Dans un monde traversé par des bouleversements géopolitiques, économiques et sociaux profonds, où les certitudes d’hier vacillent sous le poids des crises successives, l’Algérie réaffirme avec constance et clarté un choix fondamental : celui de demeurer un État social.
Ce positionnement n’est ni conjoncturel ni circonstanciel.
Il s’inscrit dans une continuité historique et politique profondément ancrée dans le serment de Novembre et dans la philosophie fondatrice de l’État algérien indépendant.
À chaque occasion, le président de la République, Abdelmadjid Tebboune, rappelle cet engagement, en plaçant le citoyen et son bien-être au centre des transformations que connaît le pays.
La vision portée par le chef de l’État lie étroitement la transition vers un statut de pays émergent à l’épanouissement du citoyen.
Le développement économique n’y est pas conçu comme une fin en soi, mais comme un levier au service d’une vie digne, équilibrée et équitable pour l’ensemble de la population.
Le renforcement du pouvoir d’achat, la redistribution juste des richesses nationales et un processus de développement touchant toutes les régions du pays constituent les axes structurants de cette orientation.
Dans cette perspective, le rôle de l’État et son poids dans la vie économique occupent une place centrale dans le débat sur les politiques publiques.
Parler aujourd’hui d’État social peut sembler, pour certains observateurs, relever de la gageure.

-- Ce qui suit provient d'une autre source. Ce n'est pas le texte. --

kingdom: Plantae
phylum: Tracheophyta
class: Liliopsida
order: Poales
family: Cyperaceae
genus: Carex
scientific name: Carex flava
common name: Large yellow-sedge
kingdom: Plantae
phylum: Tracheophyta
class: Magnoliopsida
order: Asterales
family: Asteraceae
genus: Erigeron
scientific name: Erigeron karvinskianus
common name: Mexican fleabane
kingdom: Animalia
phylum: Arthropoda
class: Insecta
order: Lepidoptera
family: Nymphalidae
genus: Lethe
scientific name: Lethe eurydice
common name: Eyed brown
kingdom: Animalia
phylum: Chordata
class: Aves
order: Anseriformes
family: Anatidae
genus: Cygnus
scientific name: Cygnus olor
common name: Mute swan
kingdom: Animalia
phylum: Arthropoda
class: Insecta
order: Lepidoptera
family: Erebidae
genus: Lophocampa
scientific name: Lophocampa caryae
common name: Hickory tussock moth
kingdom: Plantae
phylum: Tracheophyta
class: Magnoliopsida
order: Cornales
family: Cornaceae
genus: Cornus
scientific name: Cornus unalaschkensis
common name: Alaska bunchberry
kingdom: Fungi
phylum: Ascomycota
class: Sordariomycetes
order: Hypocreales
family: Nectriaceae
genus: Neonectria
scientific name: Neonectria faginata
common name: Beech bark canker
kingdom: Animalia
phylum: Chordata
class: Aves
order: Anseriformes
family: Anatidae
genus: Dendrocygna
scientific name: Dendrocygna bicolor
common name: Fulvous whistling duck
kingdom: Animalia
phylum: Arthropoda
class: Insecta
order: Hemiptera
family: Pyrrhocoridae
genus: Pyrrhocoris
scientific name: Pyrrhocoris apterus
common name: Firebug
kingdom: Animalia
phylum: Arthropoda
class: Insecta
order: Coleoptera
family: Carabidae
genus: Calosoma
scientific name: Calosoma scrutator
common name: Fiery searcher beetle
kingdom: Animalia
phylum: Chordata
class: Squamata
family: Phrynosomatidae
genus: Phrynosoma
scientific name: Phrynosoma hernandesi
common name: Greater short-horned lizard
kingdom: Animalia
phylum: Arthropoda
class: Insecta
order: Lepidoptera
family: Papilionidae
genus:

Les tendances macroéconomiques dominantes, souvent inspirées ou dictées par les institutions issues des accords de Bretton Woods, privilégient des modèles fondés sur la réduction du périmètre de l’État, la primauté des mécanismes de marché et la responsabilisation individuelle dans l’accès aux services essentiels.
Cette vision tranche radicalement avec celle de l’État social, parfois perçue comme dépassée ou incompatible avec les exigences de la mondialisation.
Pourtant, l’histoire économique et sociale démontre que ce modèle libéral n’a jamais réellement profité qu’aux catégories les plus aisées.
Seuls les plus riches ont pu, de tout temps, financer l’éducation privée de leurs enfants, accéder à des soins médicaux de qualité et assurer leur sécurité financière à l’âge de la retraite.
Pour les autres, l’absence d’un État protecteur s’est souvent traduite par l’exclusion, la précarité et l’injustice sociale.
L’État social moderne, à l’inverse, repose sur un principe fondamental : garantir à l’ensemble des citoyens un accès équitable à l’éducation, à la santé et à une protection sociale digne.
Dans les pays avancés, la santé représente aujourd’hui un coût supérieur à celui de l’éducation.
En l’absence de financements publics solides, l’accès aux soins devient rapidement un privilège réservé à une minorité.
C’est pourquoi la couverture santé universelle, majoritairement financée par l’État, demeure la seule formule réellement efficace pour assurer des soins de qualité à tous.
Ce modèle, largement plébiscité par les populations, a contribué à l’allongement significatif de l’espérance de vie dans de nombreux pays où, il y a encore quelques décennies, atteindre l’âge de 60 ans relevait de l’exception.
En Algérie, cette conception de l’État-providence, ou de l’État social, dépasse les débats sémantiques.
Quelle que soit l’appellation, l’essentiel demeure : le citoyen constitue la priorité absolue de l’action publique.
Le développement économique est pensé comme un instrument d’épanouissement humain, visant à offrir à chaque Algérien les conditions d’une vie décente, stable et porteuse de perspectives.
Dans un contexte international marqué par l’incertitude, l’Algérie fait ainsi le choix assumé de la solidarité, de la justice sociale et de la dignité, affirmant que le progrès véritable ne peut être dissocié du bien-être des citoyens.